[Opening Given entries section]

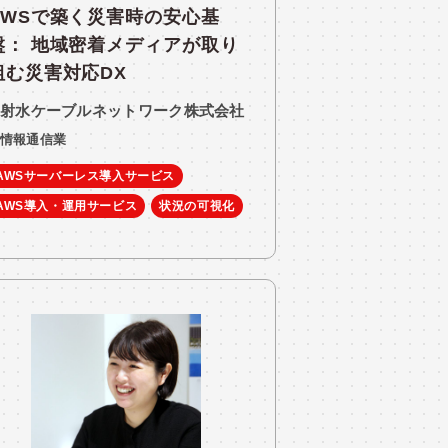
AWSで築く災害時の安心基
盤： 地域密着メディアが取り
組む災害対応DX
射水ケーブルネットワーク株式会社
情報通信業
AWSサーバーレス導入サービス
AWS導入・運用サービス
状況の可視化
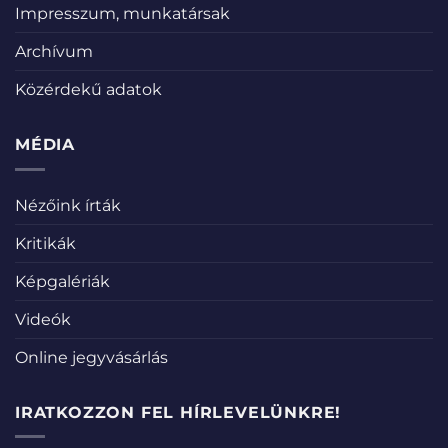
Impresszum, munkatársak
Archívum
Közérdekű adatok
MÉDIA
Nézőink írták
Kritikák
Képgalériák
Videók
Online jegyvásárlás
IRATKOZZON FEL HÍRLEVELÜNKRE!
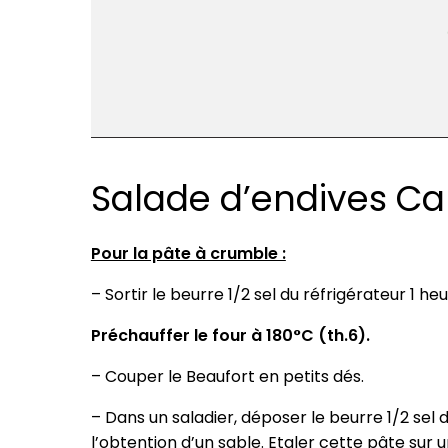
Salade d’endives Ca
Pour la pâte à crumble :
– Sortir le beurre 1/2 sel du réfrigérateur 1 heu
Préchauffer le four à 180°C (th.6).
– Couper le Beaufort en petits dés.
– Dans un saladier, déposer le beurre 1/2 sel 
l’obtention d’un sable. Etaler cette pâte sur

[Closing Given entries section]
[Opening Given entries section]

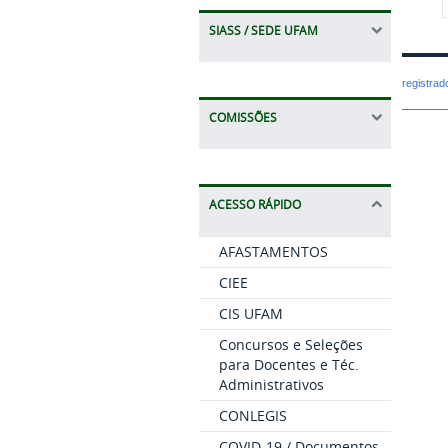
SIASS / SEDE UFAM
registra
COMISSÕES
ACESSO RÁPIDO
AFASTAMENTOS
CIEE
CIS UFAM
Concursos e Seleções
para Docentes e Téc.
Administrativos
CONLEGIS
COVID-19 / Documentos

[Closing Given entries section]

Instructions to follow
Using the data above, print only the lines starting at the one with "AWSで築く災害時の安心基" and ending at the one with "l’obtention d’un sable. Etaler cette pâte sur", exactly as they stand, minus the pictures.

Output for this task
AWSで築く災害時の安心基
盤： 地域密着メディアが取り
組む災害対応DX
射水ケーブルネットワーク株式会社
情報通信業
AWSサーバーレス導入サービス
AWS導入・運用サービス
状況の可視化
Impresszum, munkatársak
Archívum
Közérdekű adatok
MÉDIA
Nézőink írták
Kritikák
Képgalériák
Videók
Online jegyvásárlás
IRATKOZZON FEL HÍRLEVELÜNKRE!
Salade d’endives Ca
Pour la pâte à crumble :
– Sortir le beurre 1/2 sel du réfrigérateur 1 heu
Préchauffer le four à 180°C (th.6).
– Couper le Beaufort en petits dés.
– Dans un saladier, déposer le beurre 1/2 sel 
l’obtention d’un sable. Etaler cette pâte sur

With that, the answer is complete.